Thursday 9 February 2012

Mind the Gap


That there is still a huge communication gap between “scientists” and the “public” is well-known. Quite a few scientists continue to lean on the knowledge-deficit model to view people of non-scientific backgrounds, especially activists, as ignorant and unable to grapple with the intricacies of science. Many members of the public, on the other hand, tend to see scientists as people living in cocoons with limited understanding of social, economic, or political contexts. Yet neither scientists nor the public are homogenous groups. Perceptions, often misplaced, have a lot to do with the gap.
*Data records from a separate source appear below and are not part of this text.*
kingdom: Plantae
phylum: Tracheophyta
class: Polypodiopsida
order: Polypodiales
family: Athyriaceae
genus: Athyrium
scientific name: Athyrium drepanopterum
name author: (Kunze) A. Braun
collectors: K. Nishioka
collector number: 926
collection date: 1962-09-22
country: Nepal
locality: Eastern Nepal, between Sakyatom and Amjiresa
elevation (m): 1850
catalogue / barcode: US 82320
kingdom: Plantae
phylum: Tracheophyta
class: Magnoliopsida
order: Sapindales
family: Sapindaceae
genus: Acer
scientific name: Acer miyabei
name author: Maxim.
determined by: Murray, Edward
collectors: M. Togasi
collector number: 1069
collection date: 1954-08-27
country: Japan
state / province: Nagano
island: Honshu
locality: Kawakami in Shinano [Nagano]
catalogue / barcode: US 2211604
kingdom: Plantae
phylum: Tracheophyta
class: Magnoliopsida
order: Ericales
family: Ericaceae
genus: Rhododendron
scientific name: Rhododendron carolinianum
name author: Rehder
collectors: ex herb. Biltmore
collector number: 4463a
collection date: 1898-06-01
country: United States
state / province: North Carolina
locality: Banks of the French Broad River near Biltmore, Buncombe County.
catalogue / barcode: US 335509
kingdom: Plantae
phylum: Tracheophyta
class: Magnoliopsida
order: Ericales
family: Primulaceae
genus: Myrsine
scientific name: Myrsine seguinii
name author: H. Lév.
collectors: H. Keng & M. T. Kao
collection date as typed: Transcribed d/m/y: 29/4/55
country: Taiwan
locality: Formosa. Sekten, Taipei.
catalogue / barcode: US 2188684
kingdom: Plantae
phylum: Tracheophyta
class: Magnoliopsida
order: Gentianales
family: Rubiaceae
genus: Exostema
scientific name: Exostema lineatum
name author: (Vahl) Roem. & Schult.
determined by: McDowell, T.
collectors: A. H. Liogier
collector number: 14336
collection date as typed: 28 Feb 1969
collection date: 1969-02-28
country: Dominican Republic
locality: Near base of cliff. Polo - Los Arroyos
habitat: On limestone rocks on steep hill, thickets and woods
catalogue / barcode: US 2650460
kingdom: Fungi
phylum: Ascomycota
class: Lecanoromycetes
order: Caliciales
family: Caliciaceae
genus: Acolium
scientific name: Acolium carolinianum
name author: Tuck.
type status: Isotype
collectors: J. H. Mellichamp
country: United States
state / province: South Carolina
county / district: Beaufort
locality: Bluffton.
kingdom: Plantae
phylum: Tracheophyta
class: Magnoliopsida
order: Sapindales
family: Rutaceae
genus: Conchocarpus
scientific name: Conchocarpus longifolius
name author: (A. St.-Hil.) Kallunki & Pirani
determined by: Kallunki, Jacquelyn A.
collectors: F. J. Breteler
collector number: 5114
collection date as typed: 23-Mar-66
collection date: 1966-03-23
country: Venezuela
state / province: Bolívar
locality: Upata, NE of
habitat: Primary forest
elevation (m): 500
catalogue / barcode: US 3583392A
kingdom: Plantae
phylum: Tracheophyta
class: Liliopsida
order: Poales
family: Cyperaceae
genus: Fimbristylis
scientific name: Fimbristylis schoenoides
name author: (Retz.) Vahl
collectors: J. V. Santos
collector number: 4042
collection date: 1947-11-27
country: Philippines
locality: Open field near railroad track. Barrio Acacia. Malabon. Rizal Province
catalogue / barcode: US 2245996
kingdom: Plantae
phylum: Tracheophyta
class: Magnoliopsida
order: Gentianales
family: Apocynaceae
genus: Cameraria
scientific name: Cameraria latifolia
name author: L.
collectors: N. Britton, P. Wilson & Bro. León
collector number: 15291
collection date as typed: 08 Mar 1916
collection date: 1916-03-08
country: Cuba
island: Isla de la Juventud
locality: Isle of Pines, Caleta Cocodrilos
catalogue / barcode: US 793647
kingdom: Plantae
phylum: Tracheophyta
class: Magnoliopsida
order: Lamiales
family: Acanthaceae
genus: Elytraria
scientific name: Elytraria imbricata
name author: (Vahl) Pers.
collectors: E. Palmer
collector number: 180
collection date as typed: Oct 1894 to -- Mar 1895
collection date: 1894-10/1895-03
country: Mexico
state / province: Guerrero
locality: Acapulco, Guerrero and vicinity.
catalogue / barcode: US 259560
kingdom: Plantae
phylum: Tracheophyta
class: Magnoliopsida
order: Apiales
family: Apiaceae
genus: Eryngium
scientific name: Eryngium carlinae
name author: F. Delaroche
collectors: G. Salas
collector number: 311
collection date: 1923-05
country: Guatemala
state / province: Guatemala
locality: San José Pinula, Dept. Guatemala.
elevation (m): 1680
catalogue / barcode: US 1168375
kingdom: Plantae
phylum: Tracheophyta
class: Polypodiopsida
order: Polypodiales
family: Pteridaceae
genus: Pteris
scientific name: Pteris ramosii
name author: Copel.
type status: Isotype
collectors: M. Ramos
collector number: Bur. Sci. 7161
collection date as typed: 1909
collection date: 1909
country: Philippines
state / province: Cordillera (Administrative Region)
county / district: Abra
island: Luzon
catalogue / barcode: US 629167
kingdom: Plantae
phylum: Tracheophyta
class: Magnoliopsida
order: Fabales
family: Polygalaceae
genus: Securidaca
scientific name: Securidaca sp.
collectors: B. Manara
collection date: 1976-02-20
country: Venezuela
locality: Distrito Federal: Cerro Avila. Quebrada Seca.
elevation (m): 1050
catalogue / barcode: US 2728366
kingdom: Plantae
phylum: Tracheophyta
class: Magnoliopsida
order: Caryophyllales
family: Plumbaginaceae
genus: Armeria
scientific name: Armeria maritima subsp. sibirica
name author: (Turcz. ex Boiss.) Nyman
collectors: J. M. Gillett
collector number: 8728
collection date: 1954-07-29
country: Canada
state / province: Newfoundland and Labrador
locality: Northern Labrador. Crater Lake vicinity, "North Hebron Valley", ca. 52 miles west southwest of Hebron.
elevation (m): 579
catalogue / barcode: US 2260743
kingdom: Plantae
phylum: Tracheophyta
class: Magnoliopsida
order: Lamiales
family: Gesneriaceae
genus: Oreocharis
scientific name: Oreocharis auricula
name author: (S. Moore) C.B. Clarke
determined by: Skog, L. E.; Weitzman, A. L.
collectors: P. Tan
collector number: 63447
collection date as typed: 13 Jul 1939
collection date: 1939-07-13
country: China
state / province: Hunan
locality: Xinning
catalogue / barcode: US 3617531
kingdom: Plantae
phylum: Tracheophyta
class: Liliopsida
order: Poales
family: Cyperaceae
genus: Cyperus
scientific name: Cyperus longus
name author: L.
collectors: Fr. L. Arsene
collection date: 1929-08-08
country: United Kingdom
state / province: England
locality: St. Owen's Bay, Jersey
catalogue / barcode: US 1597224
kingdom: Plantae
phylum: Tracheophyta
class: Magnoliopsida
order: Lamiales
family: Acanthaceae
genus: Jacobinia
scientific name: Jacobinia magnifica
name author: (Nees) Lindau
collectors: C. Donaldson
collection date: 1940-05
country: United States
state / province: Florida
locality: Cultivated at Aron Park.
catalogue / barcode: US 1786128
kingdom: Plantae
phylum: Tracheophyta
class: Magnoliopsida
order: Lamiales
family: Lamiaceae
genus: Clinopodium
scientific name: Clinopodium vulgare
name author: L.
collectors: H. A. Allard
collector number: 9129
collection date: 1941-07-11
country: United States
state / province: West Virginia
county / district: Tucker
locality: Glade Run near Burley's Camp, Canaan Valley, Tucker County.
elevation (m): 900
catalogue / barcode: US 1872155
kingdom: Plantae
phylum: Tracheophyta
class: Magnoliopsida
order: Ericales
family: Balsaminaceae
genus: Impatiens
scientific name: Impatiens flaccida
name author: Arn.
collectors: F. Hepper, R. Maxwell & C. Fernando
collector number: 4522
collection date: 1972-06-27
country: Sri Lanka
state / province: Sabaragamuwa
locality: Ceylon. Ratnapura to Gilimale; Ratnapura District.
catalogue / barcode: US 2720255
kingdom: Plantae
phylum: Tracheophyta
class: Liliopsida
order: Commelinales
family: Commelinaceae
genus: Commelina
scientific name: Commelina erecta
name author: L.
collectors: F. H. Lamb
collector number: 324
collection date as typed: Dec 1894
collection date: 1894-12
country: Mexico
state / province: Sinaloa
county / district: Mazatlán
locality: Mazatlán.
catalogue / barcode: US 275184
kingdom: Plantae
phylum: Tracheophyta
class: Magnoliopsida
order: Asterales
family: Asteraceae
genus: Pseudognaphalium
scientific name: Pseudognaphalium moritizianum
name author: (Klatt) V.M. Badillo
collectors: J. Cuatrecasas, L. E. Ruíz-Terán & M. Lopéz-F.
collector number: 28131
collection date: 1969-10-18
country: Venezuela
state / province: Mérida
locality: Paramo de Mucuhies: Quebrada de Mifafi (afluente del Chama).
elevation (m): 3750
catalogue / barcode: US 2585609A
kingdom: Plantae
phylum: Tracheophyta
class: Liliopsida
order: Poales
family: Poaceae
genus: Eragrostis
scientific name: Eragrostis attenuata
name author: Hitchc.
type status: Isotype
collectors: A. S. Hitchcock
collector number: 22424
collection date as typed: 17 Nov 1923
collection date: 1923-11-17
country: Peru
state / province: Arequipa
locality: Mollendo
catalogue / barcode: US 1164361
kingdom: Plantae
This then might be a good time to refer to John Besley and Matthew Nisbet’s forthcoming piece in PUS on ‘How scientists view the public, the media and the political process’. These two scholars analyse two large surveys of scientists in the US and in the UK to see how and why scientists tend to, or are perceived to, look at the public and the media with hostility and contempt. The homogenization of categories is an issue, the authors of the analysis point out. There could, perhaps, be better engagement if future research could “carefully examine how factors such as personal experience, gender, ideology, worldview, selective information sources and other communication processes shape how scientists perceive the public and the media”. This holds true for public perceptions of science and scientists too.

Indeed, the significance of perceptions on how scientists understand the public was clearly evident in the very first article of the inaugural issue of PUS in 1992 by Walter Bodmer and Janice Wilkins. While bemoaning the lack of trust the British public placed in scientists, the authors then said that “it is going to be very difficult to bring science into the lives of unskilled working women”. The authors were, of course, trying to see how science could be made part of the lives of ordinary people. But then ordinary people are not all the same. First of all, “unskilled working women” may well be skilled in areas that are not formally recognised and may not necessarily be ignorant of all things scientific. And second, are they really representative of the entire spectrum of the "non-scientific" public? Indeed, each of us makes sense of science in line with the context within which we live.

As always, we invite comment and discussion.

Saturday 4 February 2012

Welcome to the PUS Blog!

Around the time PUS was launched two decades ago, public understanding of science was largely limited to science fiction. Since then, science communication scholars and teachers have used the platform of PUS to provide an interface between science and society, to open the doors to the walled world of science and technology, to explore the impressive range of life-changing research in a variety of areas, and to generate informed and nuanced discussion on controversial aspects of scientific research. We intend to expand the reach of these explorations and discussions through this blog, highlighting contemporary issues, linking current articles, and provoking debate in an enlarged public sphere.

So who are we? One of us is Priya Kurian, an Associate Professor of Political Science & Public Policy at the University of Waikato Hamilton, New Zealand. And the other is Debashish Munshi, an Associate Professor of Management Communication at the same University. Although our roots are in different disciplines, we share a common interest in making science accessible, equitable, and socially-relevant and are currently co-principal investigators of a Royal Society of New Zealand-funded Marsden project on “Sustainable citizenship: Transforming public engagement on new technologies”.

We see ourselves as facilitators. While we will ourselves make frequent posts, we will also invite and coordinate contributions from both science and social science scholars and students as well as from a range of people, often referred to as “the public”, for meaningful discussions on topics which may attract polarised opinions.

We look forward to your thoughts and comments. If you have specific topics or questions you would like to see discussed or debated on the blog, please post them to the blog and we will take them up and invite responses.